▸ PROBLEM 1
Pull out each line in the records that contains the word "compliance".

▸ TEXT SHOWN

:::

IMDB (Cantador, Brusilovsky, and Kuflik 2011): A movie database network containing movie-actor and movie-director relations among 4780 movies, 5841 actors, and 2269 directors. Each movie contain bag-of-words features of the plot, and the prediction task is to label the movie’s genre among Action, Comedy, and Drama.

In each of the datasets, all directed relation have a reverse relation included. All self-loop links have been removed, unless if required for a certain algorithm.

Experimental Setup

To provide a consistent and reproducible experimental setup, the preprocessed networks were obtained from the CogDL Toolkit (Cen et al. 2020) benchmark datasets. Each of the datasets has been provided with a standard separation of train, validation, and test sets, as well as the full input features and labels set. Since our model evaluates these datasets based on their standard environment, the result from different experiments can be directly compared.

Baselines

We verify the effectiveness of our framework by testing multiple variants of LATTE along with other existing approaches. For comparison with some of the state-of-the-art baselines, we consider various heterogeneous network embedding and GNN methods, including:

•

Metapath2Vec (Dong, Chawla, and Swami 2017): An unsupervised random walk method that utilizes the skip-gram along with negative sampling on meta paths to embed heterogeneous nodes. It has been shown to achieve prominent performance among random walk based approaches.
•

HIN2Vec (Fu, Lee, and Lei 2017): a state-of-the-art deep neural network that learns embedding by considering the meta paths in an attributed heterogeneous network. It utilizes a random walk preprocessing, and it does not consider weighing of different meta paths.

:::

▸ DATA SUPPLIED
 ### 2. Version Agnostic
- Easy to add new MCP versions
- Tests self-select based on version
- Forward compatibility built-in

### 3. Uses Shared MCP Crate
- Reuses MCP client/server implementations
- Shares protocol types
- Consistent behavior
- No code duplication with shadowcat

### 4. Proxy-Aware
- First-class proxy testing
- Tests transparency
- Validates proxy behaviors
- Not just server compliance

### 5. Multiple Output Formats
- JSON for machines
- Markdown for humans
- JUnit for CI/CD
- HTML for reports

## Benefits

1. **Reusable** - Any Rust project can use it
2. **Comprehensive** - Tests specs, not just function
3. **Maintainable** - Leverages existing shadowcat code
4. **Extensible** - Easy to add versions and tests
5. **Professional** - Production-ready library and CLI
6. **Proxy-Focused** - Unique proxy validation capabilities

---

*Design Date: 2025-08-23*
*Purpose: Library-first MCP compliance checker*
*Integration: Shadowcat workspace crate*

:::

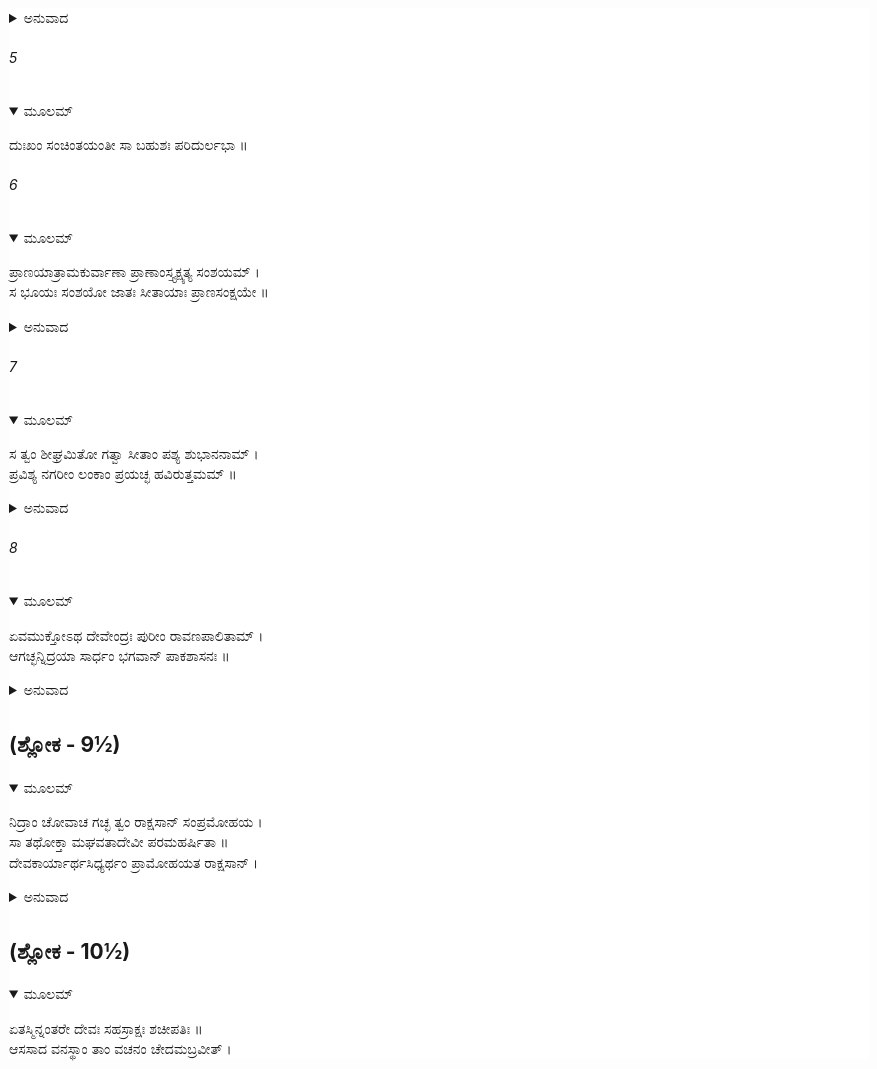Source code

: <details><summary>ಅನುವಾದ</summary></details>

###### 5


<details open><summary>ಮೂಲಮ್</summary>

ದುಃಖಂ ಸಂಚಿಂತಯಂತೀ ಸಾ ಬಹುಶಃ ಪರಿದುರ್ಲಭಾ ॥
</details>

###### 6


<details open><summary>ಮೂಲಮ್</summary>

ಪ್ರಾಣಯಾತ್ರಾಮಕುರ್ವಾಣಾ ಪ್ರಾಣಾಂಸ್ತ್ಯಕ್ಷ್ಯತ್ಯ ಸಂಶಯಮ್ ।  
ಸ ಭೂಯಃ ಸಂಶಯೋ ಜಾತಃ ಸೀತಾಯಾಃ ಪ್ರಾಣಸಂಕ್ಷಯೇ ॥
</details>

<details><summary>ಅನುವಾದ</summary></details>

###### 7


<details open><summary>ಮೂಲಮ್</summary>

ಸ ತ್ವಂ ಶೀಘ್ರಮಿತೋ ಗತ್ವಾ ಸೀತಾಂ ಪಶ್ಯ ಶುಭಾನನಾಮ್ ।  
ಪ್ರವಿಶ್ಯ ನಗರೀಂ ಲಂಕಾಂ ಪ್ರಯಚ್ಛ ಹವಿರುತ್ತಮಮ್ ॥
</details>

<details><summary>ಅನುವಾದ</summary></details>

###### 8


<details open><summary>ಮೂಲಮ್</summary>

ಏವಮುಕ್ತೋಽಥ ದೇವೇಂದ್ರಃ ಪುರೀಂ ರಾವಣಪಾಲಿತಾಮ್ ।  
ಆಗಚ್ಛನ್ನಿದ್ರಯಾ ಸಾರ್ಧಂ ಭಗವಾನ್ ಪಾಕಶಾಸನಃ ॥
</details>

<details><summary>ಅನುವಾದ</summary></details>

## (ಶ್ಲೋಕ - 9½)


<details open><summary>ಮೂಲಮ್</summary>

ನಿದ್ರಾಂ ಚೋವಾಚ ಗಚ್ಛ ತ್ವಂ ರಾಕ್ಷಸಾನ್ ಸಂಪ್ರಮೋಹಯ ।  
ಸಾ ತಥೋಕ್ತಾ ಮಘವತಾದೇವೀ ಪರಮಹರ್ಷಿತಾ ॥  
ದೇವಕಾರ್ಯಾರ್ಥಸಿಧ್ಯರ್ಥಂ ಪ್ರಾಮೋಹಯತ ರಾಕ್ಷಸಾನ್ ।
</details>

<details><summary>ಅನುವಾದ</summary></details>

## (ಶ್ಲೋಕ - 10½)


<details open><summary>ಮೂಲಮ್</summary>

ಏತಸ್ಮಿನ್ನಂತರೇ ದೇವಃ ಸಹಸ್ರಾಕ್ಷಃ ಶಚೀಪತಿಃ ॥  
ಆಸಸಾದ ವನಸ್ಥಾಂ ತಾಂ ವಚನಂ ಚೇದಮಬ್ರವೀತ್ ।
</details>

:::

▸ PROBLEM 2
In the passage on the experimental datasets, what three genres does the IMDB prediction task choose among?

▸ RESULT 1
- Not just server compliance
*Purpose: Library-first MCP compliance checker*

▸ RESULT 2
Action, Comedy, and Drama.